How many different whole numbers are factors of number $2 \times 3 \times 5 \times 7 \times 11 \times 13$?

My answer to this question is $63$ but the right answer is $64$. I don't know why it is $64$? I need some assistance.
 A: Judging by the comments, you overlooked the one.
Here is a method that can be generalized:
Each factor of $2 \cdot 3 \cdot 5 \cdot 7 \cdot 11 \cdot 13$ has the form $2^{a_1}3^{a_2}5^{a_3}7^{a_4}11^{a_5}13^{a_6}$, where $a_1, a_2, a_3, a_4, a_5, a_6 \in \{0, 1\}$.  Since there are two possible choices for each of the six exponents, there are $2^6 = 64$ possible factors of $2 \cdot 3 \cdot 5 \cdot 7 \cdot 11 \cdot 13$.
A: You can obtain the solution as well by omitting the factor 1. One unique whole number is if you multiply all 6 primes. The corresponding sequence is $2,3,5,7,11,13$. So we have one sequence. The corresponding binomial coefficient is $\binom{6}{0}=1$
Then we can remove one of the 6 factors. This can be done with all 6 prime factors. The number of sequences is $\binom{6}{1}=5$.

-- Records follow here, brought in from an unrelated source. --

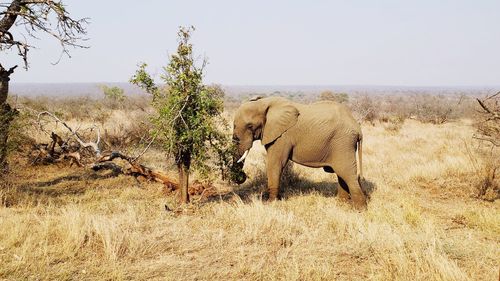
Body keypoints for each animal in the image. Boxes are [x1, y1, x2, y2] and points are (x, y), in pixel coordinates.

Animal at [231, 95, 368, 208]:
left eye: (250, 126)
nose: (242, 176)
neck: (264, 102)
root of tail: (357, 127)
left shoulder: (282, 136)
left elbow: (275, 163)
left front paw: (270, 203)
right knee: (342, 174)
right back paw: (341, 204)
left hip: (343, 142)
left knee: (347, 173)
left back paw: (359, 209)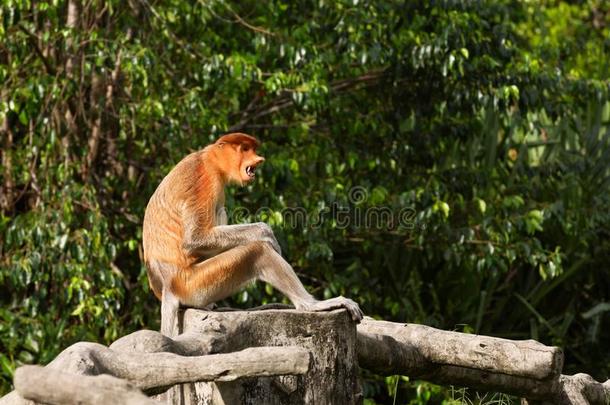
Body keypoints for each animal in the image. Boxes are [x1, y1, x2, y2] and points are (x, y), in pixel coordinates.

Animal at [142, 133, 360, 334]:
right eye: (245, 149)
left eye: (253, 149)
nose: (259, 159)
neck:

Next we remove two factors. The resulting sequences are: $ 5,7,11,13\quad 3,7,11,13\quad 3,5,11,13\quad 3,5,7,13\quad 3,5,7,11$
$2,7,11,13\quad 2,5,11,13\quad 2,5,7,13\quad 2,5,7,11\quad 2,3,11,13$
$ 2,3,7,13\quad 2,3,7,11\quad 2,3,5,13\quad 2,3,9,11\quad 2,3,7,9$
Basically we two kinds of elements: The removed elements (x) and the remaining (a) elements. Then the number of such sequences is $\binom{6}{2}=15$.
We can go on like this by removing $3, 4$ and $5$ factors. Then the sum is
$$\sum_{i=1}^6 \binom{6}{i}=2^6-1=63$$
The result is easy to evaluate due the binomial theorem, see  here.
One point of view is that $i=6$ is not possible since we would remove all prime factors. On the other hand they don't talk about prime factors, but factors only. Then the number 1 is valid and we obtain $63+1=64$ different numbers.